#### Work task
What you return should be the lines from the one with "### 📚 8. [Docker" through the one with "- **Kufuatilia Logi**: Clients" in the data below, reproduced exactly with both ends, and no pictures at all.

Dataset excerpts:

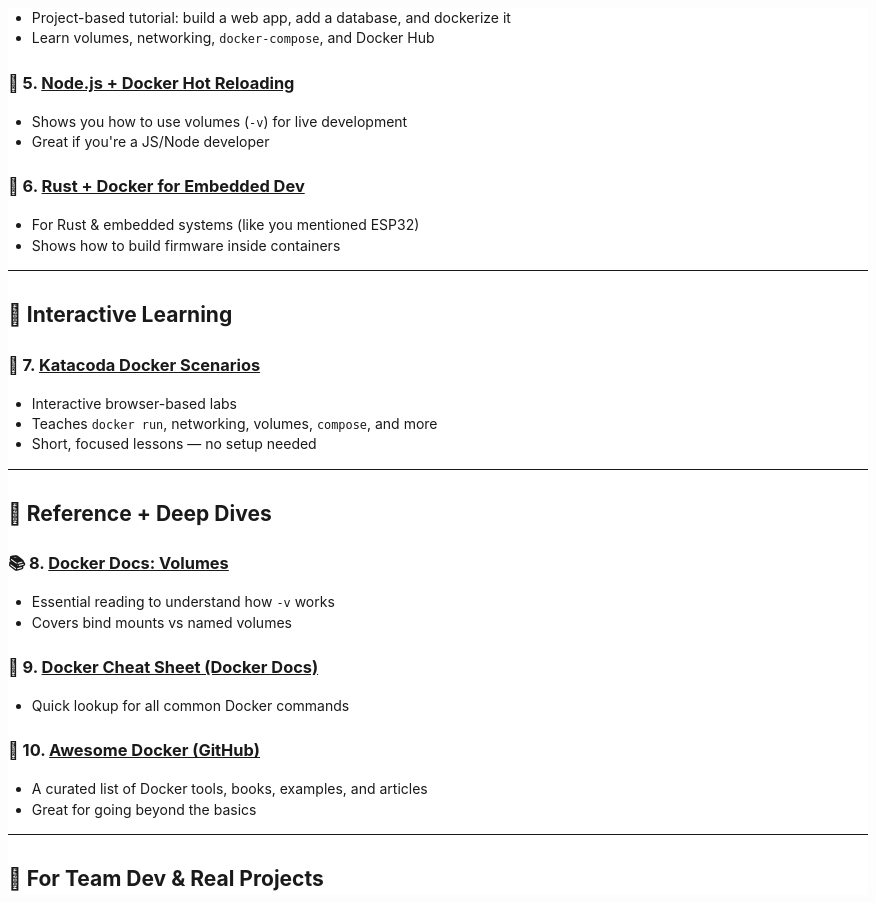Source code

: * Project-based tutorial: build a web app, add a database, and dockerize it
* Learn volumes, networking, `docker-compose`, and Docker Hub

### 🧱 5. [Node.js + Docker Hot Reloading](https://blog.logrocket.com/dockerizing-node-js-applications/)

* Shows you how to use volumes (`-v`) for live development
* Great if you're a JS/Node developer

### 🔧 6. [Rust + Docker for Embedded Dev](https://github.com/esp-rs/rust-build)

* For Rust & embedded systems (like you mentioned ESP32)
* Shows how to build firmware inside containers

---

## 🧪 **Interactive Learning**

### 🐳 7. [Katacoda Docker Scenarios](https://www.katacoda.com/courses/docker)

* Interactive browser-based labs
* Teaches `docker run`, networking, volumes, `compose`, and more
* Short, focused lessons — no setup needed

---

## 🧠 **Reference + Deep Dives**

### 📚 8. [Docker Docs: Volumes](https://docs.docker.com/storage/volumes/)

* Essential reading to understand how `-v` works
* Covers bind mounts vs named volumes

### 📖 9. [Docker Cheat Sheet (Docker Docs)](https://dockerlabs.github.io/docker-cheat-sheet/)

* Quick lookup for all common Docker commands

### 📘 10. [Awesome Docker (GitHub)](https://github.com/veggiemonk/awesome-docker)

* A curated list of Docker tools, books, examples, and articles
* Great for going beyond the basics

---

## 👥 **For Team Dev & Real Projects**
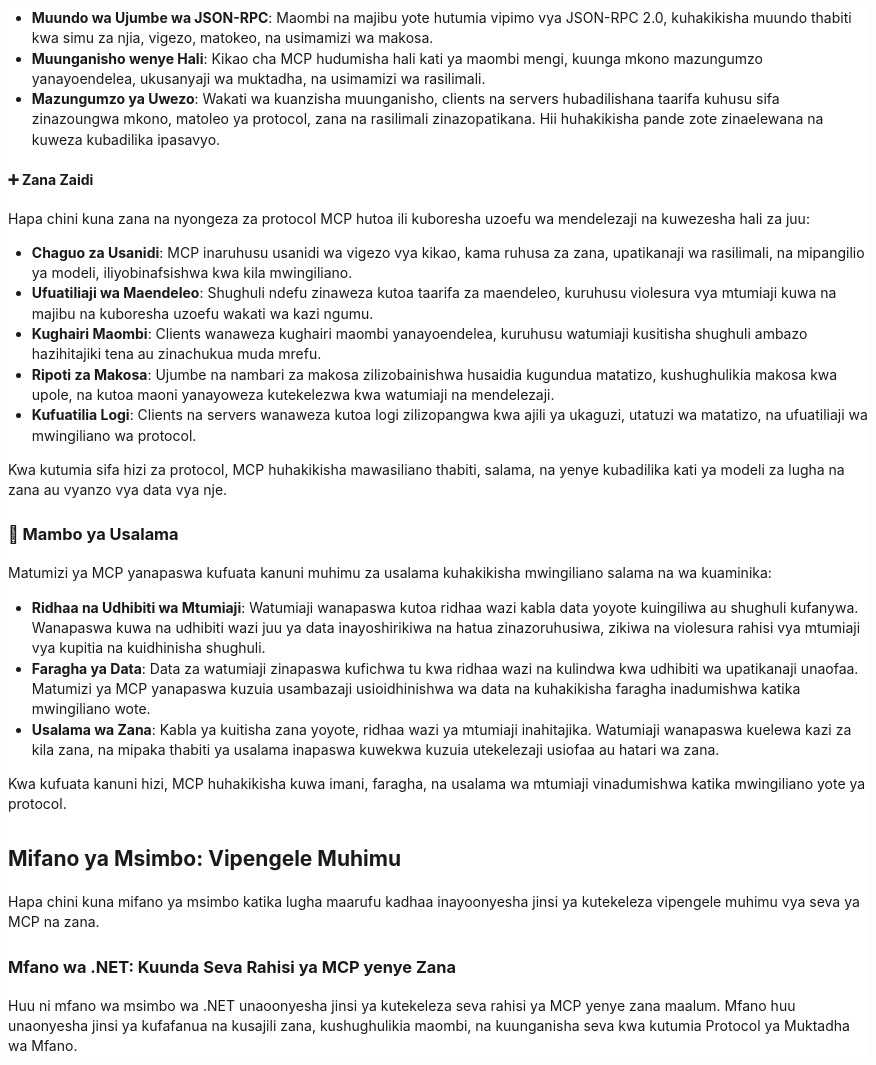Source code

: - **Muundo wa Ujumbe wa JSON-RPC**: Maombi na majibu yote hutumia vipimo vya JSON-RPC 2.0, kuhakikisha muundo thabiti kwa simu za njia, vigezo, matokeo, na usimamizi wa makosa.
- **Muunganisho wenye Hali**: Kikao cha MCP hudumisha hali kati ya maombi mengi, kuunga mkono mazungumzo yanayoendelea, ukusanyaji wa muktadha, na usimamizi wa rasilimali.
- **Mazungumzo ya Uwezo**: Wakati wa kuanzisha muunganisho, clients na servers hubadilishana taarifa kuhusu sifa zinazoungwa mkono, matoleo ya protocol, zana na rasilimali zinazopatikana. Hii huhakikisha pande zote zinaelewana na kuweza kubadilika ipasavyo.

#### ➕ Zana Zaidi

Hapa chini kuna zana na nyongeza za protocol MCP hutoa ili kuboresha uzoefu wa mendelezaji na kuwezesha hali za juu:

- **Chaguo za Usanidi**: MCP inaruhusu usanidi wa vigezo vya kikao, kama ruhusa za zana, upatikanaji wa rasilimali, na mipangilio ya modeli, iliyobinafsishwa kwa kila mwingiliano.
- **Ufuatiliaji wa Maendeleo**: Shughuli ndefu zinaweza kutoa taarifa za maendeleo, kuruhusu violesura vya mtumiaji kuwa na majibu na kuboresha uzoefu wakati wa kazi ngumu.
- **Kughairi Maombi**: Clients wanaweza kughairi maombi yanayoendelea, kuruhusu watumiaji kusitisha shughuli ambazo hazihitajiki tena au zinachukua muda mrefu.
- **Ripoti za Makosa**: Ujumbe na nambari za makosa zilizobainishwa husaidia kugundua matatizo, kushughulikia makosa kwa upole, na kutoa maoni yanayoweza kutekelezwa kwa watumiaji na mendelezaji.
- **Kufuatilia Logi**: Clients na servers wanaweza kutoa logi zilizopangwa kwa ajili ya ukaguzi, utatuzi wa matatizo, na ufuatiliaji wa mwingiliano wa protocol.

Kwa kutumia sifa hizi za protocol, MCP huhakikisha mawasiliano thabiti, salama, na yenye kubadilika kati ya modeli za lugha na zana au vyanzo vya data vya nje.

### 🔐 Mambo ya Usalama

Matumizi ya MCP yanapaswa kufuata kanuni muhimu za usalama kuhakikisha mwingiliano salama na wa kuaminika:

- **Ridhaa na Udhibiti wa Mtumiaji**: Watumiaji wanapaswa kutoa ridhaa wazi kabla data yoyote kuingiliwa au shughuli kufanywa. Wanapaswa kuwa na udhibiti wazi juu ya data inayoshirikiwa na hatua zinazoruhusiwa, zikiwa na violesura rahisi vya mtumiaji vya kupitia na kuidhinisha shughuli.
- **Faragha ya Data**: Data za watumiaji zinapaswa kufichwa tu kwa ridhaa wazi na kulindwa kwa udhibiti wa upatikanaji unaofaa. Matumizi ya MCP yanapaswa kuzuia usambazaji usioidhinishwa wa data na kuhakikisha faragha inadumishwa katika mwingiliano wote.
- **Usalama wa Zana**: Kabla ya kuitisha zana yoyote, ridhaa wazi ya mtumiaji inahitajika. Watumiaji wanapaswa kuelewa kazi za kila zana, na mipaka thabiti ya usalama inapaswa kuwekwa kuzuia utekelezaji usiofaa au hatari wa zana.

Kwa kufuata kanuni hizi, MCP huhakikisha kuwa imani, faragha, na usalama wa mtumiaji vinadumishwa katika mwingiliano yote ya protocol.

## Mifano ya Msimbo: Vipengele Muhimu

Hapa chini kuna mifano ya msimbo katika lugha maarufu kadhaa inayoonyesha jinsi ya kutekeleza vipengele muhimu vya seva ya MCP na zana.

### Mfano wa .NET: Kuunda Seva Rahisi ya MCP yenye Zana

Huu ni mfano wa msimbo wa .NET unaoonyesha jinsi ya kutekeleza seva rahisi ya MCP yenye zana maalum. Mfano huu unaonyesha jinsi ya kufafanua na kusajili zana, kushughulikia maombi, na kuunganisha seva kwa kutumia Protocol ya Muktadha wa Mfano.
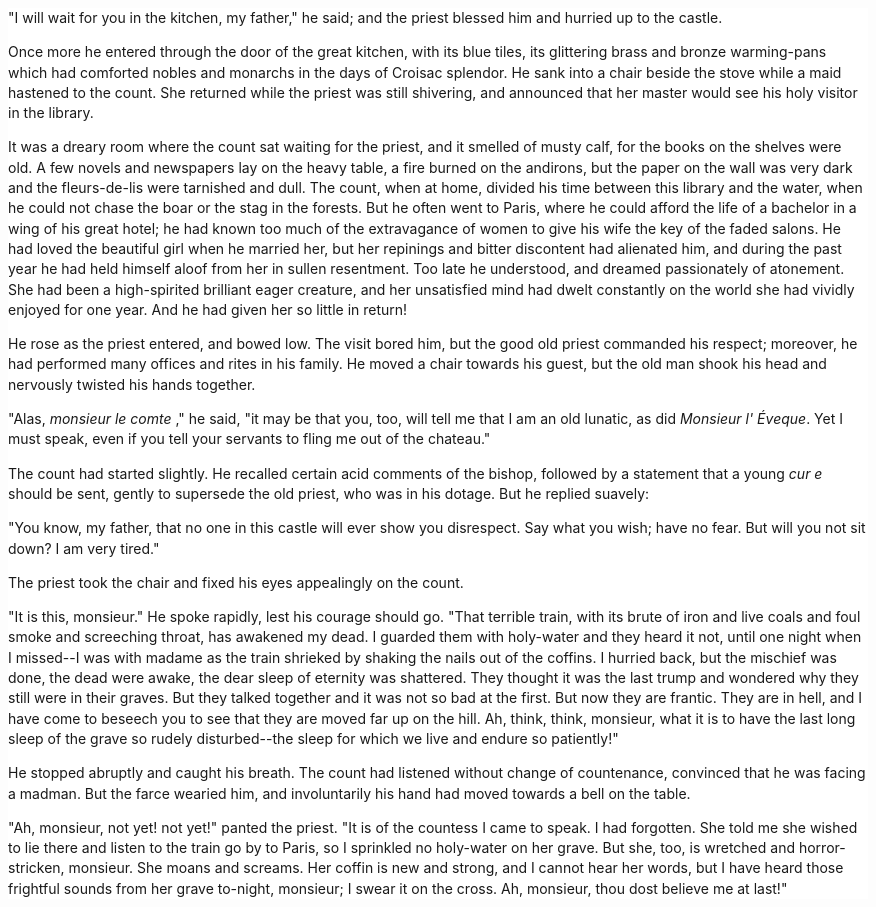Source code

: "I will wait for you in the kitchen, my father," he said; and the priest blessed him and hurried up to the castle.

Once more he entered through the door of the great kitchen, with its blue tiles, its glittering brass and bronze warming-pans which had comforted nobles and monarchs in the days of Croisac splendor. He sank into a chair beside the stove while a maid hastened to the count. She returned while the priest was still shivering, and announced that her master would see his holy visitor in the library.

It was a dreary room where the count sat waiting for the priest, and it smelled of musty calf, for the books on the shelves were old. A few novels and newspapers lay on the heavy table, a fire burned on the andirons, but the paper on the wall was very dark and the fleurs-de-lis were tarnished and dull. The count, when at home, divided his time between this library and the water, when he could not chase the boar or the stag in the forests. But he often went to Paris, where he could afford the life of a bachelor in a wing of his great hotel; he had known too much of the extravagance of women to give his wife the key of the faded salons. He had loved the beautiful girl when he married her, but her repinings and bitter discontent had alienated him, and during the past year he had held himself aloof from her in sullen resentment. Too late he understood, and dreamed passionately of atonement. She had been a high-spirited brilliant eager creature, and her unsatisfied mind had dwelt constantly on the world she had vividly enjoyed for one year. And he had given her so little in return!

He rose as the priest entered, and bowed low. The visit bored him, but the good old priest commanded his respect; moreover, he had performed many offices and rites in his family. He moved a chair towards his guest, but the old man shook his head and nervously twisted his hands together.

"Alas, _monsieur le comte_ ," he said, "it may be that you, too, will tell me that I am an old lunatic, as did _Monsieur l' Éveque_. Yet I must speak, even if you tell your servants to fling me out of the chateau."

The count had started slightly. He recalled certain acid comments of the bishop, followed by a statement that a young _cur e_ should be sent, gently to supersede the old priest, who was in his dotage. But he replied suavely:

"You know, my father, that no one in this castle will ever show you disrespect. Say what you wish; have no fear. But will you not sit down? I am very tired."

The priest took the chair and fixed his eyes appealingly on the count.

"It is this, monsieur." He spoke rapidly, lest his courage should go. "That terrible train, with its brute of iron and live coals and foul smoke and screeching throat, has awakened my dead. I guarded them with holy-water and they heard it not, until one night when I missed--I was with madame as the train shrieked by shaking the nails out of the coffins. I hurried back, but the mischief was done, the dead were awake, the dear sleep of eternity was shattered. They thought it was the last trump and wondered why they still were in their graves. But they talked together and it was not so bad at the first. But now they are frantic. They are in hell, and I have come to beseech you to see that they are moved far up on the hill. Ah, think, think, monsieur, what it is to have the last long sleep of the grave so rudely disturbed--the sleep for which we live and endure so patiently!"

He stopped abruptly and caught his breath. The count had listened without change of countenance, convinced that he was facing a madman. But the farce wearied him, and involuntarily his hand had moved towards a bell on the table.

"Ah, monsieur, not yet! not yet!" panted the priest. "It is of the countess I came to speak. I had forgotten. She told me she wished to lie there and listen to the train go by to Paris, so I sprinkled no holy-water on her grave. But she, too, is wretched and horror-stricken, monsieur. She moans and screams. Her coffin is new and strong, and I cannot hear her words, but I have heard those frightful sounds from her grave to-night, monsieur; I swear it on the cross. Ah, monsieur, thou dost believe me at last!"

#### Solution below
### 📚 8. [Docker Docs: Volumes](https://docs.docker.com/storage/volumes/)

* Essential reading to understand how `-v` works
* Covers bind mounts vs named volumes

### 📖 9. [Docker Cheat Sheet (Docker Docs)](https://dockerlabs.github.io/docker-cheat-sheet/)

* Quick lookup for all common Docker commands

### 📘 10. [Awesome Docker (GitHub)](https://github.com/veggiemonk/awesome-docker)

* A curated list of Docker tools, books, examples, and articles
* Great for going beyond the basics

---

## 👥 **For Team Dev & Real Projects**
Source code

: - **Muundo wa Ujumbe wa JSON-RPC**: Maombi na majibu yote hutumia vipimo vya JSON-RPC 2.0, kuhakikisha muundo thabiti kwa simu za njia, vigezo, matokeo, na usimamizi wa makosa.
- **Muunganisho wenye Hali**: Kikao cha MCP hudumisha hali kati ya maombi mengi, kuunga mkono mazungumzo yanayoendelea, ukusanyaji wa muktadha, na usimamizi wa rasilimali.
- **Mazungumzo ya Uwezo**: Wakati wa kuanzisha muunganisho, clients na servers hubadilishana taarifa kuhusu sifa zinazoungwa mkono, matoleo ya protocol, zana na rasilimali zinazopatikana. Hii huhakikisha pande zote zinaelewana na kuweza kubadilika ipasavyo.

#### ➕ Zana Zaidi

Hapa chini kuna zana na nyongeza za protocol MCP hutoa ili kuboresha uzoefu wa mendelezaji na kuwezesha hali za juu:

- **Chaguo za Usanidi**: MCP inaruhusu usanidi wa vigezo vya kikao, kama ruhusa za zana, upatikanaji wa rasilimali, na mipangilio ya modeli, iliyobinafsishwa kwa kila mwingiliano.
- **Ufuatiliaji wa Maendeleo**: Shughuli ndefu zinaweza kutoa taarifa za maendeleo, kuruhusu violesura vya mtumiaji kuwa na majibu na kuboresha uzoefu wakati wa kazi ngumu.
- **Kughairi Maombi**: Clients wanaweza kughairi maombi yanayoendelea, kuruhusu watumiaji kusitisha shughuli ambazo hazihitajiki tena au zinachukua muda mrefu.
- **Ripoti za Makosa**: Ujumbe na nambari za makosa zilizobainishwa husaidia kugundua matatizo, kushughulikia makosa kwa upole, na kutoa maoni yanayoweza kutekelezwa kwa watumiaji na mendelezaji.
- **Kufuatilia Logi**: Clients na servers wanaweza kutoa logi zilizopangwa kwa ajili ya ukaguzi, utatuzi wa matatizo, na ufuatiliaji wa mwingiliano wa protocol.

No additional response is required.